Here, accepting as true the facts alleged in the petition/complaint and according the petitioner the benefit of every favorable inference (see Leon v. Martinez, 84 N.Y.2d at 87), the petitioner failed to state a cause of action for judicial dissolution of the LLC pursuant to Limited Liability Company Law § 702 based on his allegations of oppressive conduct and the respondent's efforts to exclude him from the management of the LLC (see Doyle v. Icon, LLC, 103 AD3d 440). The petitioner's allegations, if true, would not establish that “the management of the entity is unable or unwilling to reasonably permit or promote the stated purpose of the entity to be realized or achieved, or [that] continuing the entity is financially unfeasible” (Matter of 1545 Ocean Ave., LLC, 72 AD3d 121, 131; see Barone v. Sowers, 128 AD3d 484; Doyle v. Icon, LLC, 103 AD3d 440). The petitioner's allegations concerning the operating agreement, if true, establish that the stated purpose of the LLC did not include the petitioner's participation in management decisions (see Matter of Eight of Swords, LLC, 96 AD3d 839, 840). Further, the petitioner's allegations that the respondent failed to pay him his share of income earned by the LLC, and regarding the value of the property owned by the LLC, if true, would show that the LLC was financially feasible (see Doyle v. Icon, LLC, 103 AD3d 440). Accordingly, the Supreme Court properly granted that branch of the respondent's motion which was to dismiss the second cause of action, which sought the judicial dissolution of the LLC, for failure to state a cause of action.

Additionally, the Supreme Court properly directed the dismissal of the third cause of action since the petitioner failed to state a cause of action for withdrawal from the LLC pursuant to Limited Liability Company Law § 606(a). That statute prohibits the withdrawal of a member prior to dissolution of the LLC unless the operating agreement expressly provides otherwise, and the petitioner's allegations concerning the subject operating agreement, if true, would establish only that withdrawal of a member was permitted “in accordance with the [Limited Liability Company Law].”

Furthermore, the Supreme Court properly determined that the seventh cause of action, which sought declaratory relief, was time-barred. “An action for a declaratory judgment is generally governed by a six-year limitations period” (Town of Hempstead v. AJM Capital II, LLC, 130 AD3d 607, 608; see CPLR 213[1] ). Contrary to the petitioner's contention, the court properly applied a six-year statute of limitations to the seventh cause of action (see 3636 Greystone Owners, Inc. v. Greystone Bldg. Co., 51 AD3d 461; cf.
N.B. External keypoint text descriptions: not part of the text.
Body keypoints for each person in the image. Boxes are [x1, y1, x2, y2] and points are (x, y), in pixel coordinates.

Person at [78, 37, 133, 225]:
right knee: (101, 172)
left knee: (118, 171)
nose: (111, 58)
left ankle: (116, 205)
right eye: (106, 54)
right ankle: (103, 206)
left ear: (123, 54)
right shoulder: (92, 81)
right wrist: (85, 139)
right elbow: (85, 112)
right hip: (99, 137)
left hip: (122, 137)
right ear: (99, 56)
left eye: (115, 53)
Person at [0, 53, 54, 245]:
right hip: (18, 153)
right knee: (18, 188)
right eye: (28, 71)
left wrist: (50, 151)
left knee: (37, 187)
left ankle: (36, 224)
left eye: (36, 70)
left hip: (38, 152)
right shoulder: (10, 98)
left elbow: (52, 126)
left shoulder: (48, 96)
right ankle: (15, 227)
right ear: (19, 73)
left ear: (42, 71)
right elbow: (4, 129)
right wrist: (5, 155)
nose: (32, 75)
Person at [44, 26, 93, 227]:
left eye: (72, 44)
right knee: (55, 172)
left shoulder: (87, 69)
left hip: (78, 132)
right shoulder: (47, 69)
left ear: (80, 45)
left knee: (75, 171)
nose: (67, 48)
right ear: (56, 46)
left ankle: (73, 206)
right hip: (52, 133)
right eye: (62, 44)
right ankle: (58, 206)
Riverside Syndicate, Inc. v. Munroe, 10 NY3d 18), which was for a judgment declaring that the 1992 option agreement concerning Corner was void. Since the respondent exercised his option to purchase 75% of the shares of Corner in 2002, more than six years prior to commencement of this hybrid proceeding and action, the seventh cause of action is time-barred.

The parties' remaining contentions either are without merit or need not be reached in light of our determination.

Accordingly, the Supreme Court properly granted those branches of the respondent's motion which were pursuant to CPLR 3211(a) to dismiss the second, third, and seventh causes of action.